▶ [What is required]
Locate every line of the data that contains the word "order" and copy each of those lines. Case counts when matching.

(Stored entries)
┌──

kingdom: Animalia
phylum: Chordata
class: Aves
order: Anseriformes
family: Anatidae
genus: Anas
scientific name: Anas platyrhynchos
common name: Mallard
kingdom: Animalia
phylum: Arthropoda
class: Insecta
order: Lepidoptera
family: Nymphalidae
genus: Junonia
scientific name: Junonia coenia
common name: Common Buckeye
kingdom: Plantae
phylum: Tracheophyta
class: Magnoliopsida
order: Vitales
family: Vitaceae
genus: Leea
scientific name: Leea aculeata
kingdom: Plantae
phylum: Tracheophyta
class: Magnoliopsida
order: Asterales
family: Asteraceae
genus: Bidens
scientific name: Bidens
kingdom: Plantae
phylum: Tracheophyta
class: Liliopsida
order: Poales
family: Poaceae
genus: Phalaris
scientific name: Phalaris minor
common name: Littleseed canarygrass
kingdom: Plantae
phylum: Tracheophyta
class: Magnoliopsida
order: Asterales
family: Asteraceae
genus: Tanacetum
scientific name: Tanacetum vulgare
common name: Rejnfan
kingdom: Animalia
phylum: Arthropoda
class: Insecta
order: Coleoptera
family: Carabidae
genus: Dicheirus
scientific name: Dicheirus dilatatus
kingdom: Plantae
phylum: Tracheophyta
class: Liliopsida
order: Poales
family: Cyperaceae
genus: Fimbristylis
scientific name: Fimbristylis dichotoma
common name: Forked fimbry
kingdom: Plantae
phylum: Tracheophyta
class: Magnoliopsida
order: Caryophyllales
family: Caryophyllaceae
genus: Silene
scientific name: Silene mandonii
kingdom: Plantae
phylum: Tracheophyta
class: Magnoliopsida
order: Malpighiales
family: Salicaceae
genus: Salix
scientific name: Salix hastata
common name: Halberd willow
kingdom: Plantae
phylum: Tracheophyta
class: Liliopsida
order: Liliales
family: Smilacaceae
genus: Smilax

└──

▶ [Answer to the problem]
order: Anseriformes
order: Lepidoptera
order: Vitales
order: Asterales
order: Poales
order: Asterales
order: Coleoptera
order: Poales
order: Caryophyllales
order: Malpighiales
order: Liliales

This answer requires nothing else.